*Requirement*
Extract from the records below each line in which the word "name" appears.
==== Records for this exercise ====
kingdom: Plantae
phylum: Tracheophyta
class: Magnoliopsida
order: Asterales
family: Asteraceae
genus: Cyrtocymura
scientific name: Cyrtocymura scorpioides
====
==== Records for this exercise ====
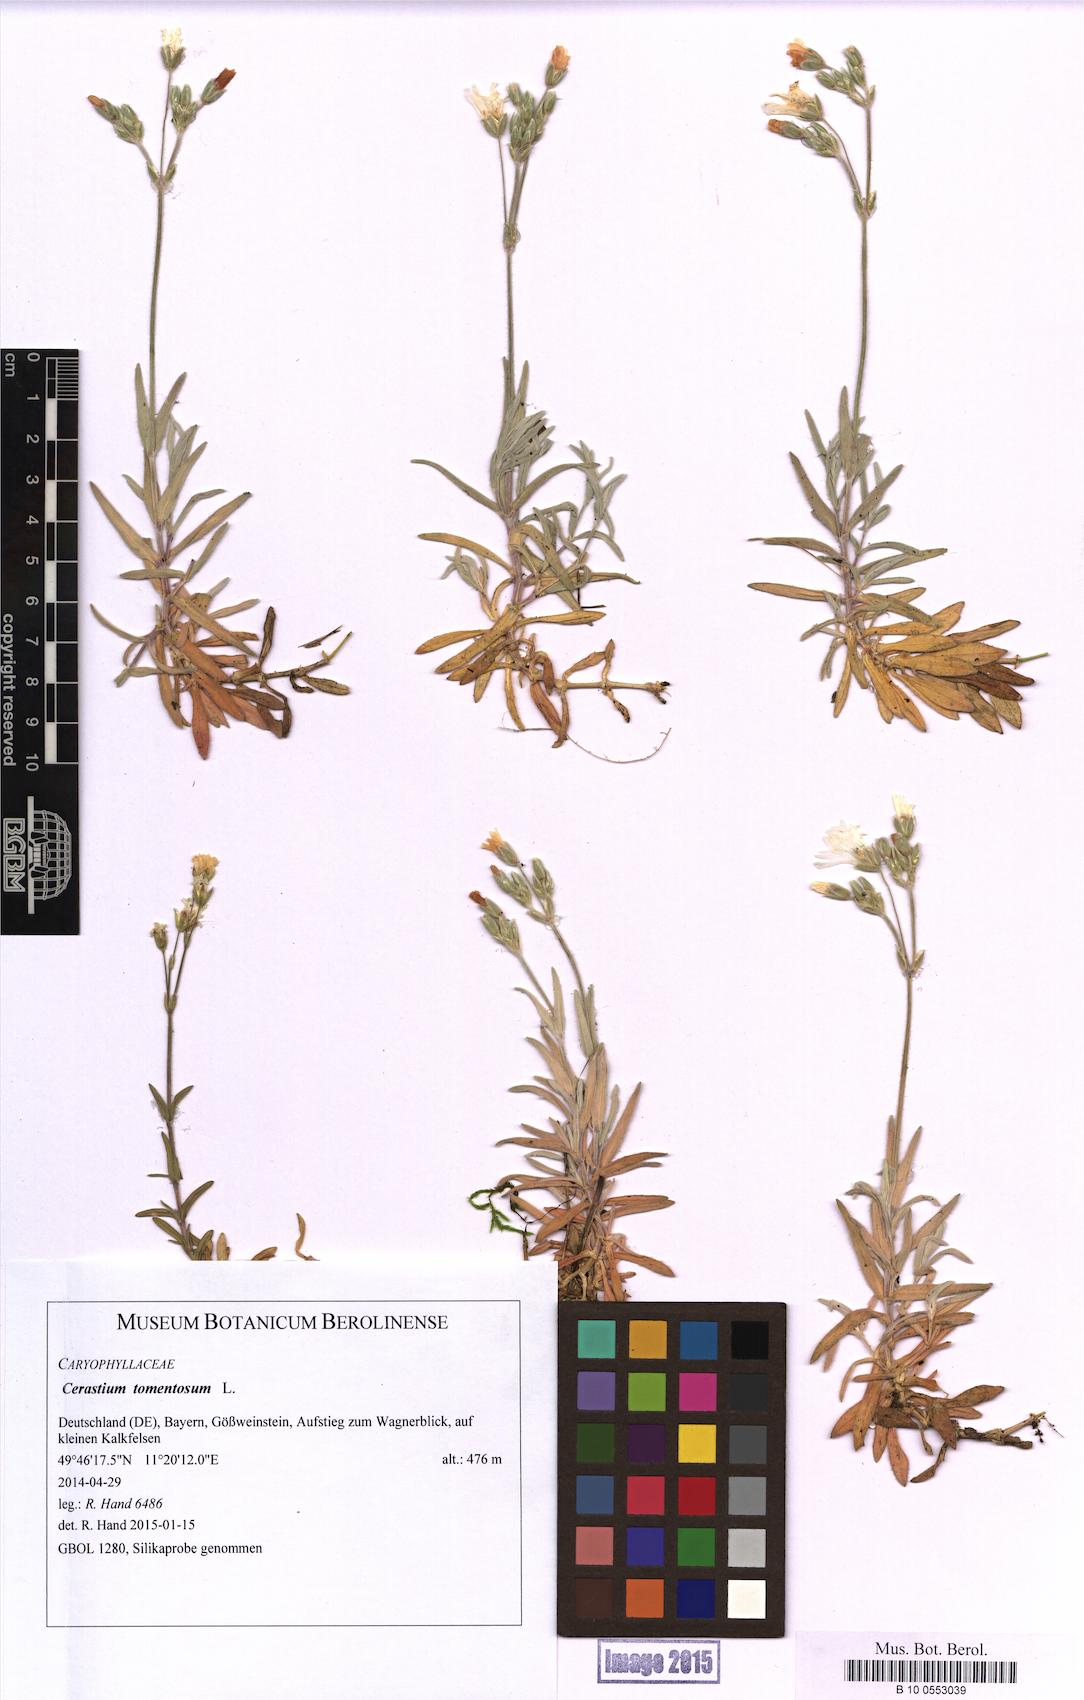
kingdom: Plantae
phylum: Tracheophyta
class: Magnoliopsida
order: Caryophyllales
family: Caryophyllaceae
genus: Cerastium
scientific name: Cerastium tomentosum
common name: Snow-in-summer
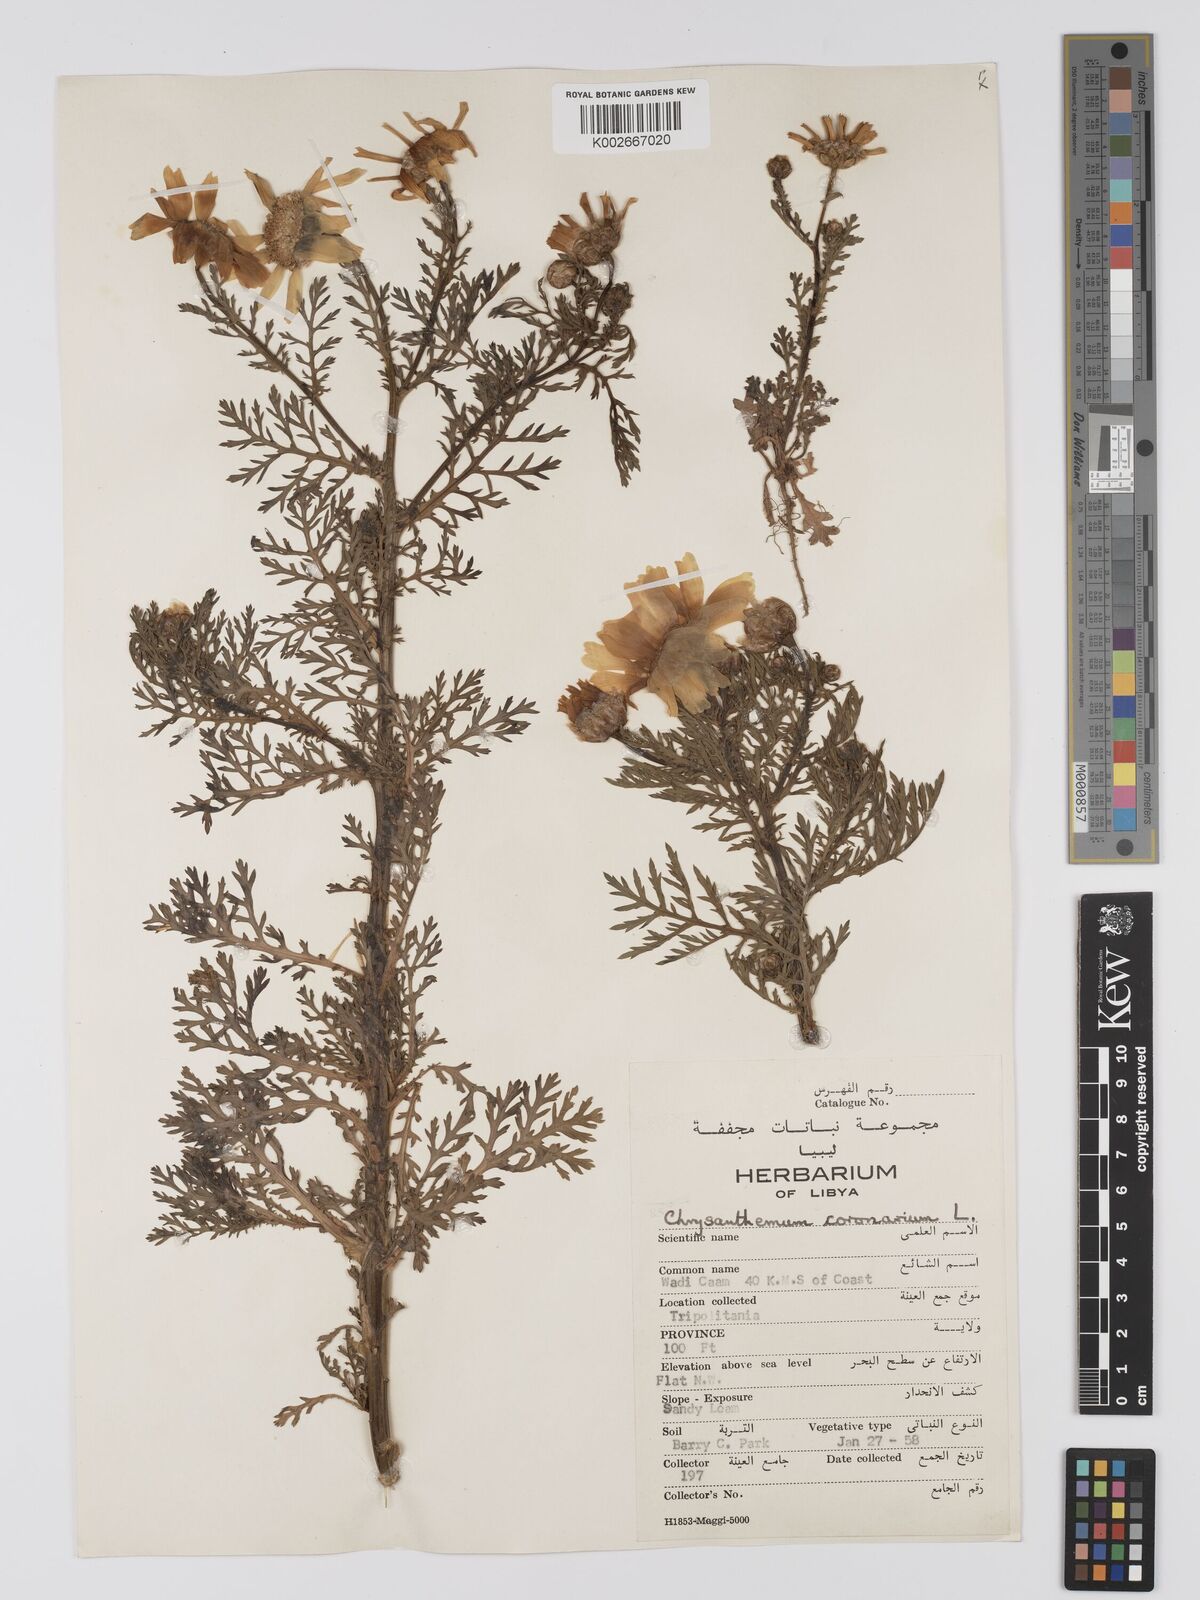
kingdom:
====
*Answer for this exercise*
scientific name: Cyrtocymura scorpioides
scientific name: Cerastium tomentosum
common name: Snow-in-summer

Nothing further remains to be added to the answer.